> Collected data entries
——

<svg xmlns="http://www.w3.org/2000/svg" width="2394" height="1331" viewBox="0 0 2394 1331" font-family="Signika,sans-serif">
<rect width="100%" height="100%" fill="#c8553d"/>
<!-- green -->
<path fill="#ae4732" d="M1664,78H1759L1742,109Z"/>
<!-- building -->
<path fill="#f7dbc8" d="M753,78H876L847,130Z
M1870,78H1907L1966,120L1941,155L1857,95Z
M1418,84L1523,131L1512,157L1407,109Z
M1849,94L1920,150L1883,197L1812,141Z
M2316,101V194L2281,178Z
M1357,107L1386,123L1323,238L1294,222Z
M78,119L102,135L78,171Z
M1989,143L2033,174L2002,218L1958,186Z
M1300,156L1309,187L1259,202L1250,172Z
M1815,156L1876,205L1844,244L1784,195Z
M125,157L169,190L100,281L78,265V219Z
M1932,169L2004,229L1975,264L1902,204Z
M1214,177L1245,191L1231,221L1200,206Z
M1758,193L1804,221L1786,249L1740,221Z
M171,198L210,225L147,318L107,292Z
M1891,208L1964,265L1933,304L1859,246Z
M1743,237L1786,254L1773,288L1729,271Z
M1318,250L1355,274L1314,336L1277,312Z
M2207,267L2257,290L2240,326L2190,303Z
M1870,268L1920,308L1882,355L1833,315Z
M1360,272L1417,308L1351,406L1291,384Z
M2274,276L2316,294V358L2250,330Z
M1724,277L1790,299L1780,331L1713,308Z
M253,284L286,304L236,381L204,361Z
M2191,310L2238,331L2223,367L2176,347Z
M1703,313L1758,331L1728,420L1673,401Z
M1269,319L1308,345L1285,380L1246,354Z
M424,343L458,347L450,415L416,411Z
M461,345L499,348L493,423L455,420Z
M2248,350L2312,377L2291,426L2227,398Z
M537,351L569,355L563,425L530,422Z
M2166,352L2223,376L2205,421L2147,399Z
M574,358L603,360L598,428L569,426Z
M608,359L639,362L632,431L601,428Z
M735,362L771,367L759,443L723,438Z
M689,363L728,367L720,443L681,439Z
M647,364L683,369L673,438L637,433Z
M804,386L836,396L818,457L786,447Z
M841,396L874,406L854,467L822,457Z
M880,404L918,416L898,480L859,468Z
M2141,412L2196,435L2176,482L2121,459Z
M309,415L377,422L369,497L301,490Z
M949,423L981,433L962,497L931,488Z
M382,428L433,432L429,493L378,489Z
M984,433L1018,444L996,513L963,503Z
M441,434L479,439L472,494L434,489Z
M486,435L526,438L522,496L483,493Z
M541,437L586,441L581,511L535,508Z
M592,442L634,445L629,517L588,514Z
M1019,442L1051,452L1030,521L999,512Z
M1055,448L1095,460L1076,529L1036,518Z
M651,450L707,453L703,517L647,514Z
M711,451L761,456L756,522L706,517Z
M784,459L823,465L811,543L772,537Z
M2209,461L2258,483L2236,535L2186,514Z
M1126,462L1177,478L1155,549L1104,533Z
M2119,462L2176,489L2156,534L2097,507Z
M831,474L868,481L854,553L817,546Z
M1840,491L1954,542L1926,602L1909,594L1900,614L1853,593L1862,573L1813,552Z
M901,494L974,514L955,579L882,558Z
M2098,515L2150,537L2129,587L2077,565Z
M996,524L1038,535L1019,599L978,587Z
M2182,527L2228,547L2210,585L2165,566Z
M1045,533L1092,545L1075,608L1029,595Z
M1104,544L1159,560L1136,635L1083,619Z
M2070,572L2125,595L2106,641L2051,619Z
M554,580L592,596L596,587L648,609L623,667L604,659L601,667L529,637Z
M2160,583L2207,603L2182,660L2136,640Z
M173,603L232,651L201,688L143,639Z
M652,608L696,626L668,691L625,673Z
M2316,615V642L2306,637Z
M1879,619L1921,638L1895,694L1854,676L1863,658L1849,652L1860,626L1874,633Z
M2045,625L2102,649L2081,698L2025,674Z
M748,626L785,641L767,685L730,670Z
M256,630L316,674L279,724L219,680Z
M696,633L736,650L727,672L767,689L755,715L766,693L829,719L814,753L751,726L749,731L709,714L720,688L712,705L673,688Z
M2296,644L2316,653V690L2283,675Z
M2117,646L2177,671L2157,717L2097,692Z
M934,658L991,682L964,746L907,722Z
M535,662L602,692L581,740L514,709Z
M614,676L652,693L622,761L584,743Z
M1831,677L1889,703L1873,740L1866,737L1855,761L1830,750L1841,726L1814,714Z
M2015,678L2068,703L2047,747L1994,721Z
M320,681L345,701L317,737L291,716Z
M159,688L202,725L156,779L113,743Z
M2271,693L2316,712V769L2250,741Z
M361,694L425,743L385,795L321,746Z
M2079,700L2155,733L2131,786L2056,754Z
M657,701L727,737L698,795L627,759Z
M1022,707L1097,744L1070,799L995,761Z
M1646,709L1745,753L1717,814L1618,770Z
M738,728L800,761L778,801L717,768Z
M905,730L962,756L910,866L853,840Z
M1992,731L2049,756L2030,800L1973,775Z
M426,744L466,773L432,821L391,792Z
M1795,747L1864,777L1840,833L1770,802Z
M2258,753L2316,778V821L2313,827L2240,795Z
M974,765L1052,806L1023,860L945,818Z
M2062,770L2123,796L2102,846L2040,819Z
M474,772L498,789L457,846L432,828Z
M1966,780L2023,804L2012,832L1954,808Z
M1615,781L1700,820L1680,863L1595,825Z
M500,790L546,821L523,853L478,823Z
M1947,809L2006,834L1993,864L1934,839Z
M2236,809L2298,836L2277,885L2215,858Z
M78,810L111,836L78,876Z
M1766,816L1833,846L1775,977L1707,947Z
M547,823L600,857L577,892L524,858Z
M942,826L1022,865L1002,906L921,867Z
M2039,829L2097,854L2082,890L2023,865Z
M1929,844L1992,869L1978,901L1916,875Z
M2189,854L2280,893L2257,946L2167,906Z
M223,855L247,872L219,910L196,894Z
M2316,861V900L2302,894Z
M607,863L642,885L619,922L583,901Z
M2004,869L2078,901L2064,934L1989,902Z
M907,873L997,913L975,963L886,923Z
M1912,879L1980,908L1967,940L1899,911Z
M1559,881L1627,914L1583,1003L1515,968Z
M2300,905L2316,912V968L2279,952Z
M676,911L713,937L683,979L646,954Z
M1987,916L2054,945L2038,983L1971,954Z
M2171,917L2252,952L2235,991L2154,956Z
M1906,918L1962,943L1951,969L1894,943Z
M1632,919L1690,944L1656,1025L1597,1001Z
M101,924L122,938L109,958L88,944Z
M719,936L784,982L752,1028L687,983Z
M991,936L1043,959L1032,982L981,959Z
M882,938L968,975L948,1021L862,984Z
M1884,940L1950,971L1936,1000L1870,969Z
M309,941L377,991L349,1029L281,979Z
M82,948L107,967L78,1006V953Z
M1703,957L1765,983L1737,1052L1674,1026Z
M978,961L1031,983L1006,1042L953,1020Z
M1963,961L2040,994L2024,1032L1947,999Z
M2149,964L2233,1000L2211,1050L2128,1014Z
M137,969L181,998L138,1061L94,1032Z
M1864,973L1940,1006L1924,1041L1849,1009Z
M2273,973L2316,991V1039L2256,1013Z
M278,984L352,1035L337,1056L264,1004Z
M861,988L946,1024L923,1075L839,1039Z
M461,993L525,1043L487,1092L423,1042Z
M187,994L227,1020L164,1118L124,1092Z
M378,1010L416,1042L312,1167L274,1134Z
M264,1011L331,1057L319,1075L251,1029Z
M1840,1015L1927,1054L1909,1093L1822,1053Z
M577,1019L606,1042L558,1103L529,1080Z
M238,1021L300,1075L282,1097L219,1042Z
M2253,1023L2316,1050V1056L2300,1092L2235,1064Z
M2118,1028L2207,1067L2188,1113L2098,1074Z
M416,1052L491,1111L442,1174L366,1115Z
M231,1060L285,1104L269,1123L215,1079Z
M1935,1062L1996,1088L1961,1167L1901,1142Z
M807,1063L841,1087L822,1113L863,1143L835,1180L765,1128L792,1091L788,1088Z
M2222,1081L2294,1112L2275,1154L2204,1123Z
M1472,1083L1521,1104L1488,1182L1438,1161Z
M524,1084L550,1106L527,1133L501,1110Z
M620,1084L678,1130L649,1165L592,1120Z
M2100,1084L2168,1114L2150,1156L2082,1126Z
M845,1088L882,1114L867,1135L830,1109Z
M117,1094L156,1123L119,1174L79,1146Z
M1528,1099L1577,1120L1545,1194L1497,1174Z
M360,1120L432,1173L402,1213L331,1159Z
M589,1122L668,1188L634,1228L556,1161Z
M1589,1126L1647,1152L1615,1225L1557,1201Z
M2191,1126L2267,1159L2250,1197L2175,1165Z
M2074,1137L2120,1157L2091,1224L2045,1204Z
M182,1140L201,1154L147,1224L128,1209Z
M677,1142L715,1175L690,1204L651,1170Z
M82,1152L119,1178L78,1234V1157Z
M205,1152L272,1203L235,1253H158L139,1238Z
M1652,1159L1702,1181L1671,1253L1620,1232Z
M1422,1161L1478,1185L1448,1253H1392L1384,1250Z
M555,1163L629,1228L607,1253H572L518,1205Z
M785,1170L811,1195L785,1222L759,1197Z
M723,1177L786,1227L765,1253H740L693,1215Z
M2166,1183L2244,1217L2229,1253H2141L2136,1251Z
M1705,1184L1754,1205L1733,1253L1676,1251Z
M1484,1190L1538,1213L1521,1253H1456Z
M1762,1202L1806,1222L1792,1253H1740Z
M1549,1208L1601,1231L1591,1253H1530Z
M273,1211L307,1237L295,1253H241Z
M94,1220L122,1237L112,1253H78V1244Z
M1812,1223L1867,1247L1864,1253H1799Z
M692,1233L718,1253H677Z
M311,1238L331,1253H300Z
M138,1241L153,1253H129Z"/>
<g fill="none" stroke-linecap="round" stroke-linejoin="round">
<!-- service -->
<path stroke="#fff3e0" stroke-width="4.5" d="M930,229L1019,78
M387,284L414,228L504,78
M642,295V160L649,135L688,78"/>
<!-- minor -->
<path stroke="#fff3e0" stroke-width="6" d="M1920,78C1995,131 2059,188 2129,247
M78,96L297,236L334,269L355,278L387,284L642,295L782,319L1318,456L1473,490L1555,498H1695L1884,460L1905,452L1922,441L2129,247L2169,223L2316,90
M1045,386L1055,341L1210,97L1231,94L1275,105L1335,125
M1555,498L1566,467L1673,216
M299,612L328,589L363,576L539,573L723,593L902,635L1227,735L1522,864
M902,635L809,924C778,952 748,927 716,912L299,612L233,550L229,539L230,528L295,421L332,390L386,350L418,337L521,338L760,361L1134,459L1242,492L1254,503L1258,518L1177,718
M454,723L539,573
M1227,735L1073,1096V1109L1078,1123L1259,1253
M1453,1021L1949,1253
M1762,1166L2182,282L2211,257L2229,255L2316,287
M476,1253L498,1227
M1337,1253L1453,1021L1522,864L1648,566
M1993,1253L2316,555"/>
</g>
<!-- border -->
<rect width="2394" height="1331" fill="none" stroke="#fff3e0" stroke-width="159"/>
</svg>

——

> Problem
Using the records above, restate word for word the lines from the one with "M1912,879L1980,908L1967,940L1899,911Z" through the one with "M1906,918L1962,943L1951,969L1894,943Z", both included.

> Response box
M1912,879L1980,908L1967,940L1899,911Z
M1559,881L1627,914L1583,1003L1515,968Z
M2300,905L2316,912V968L2279,952Z
M676,911L713,937L683,979L646,954Z
M1987,916L2054,945L2038,983L1971,954Z
M2171,917L2252,952L2235,991L2154,956Z
M1906,918L1962,943L1951,969L1894,943Z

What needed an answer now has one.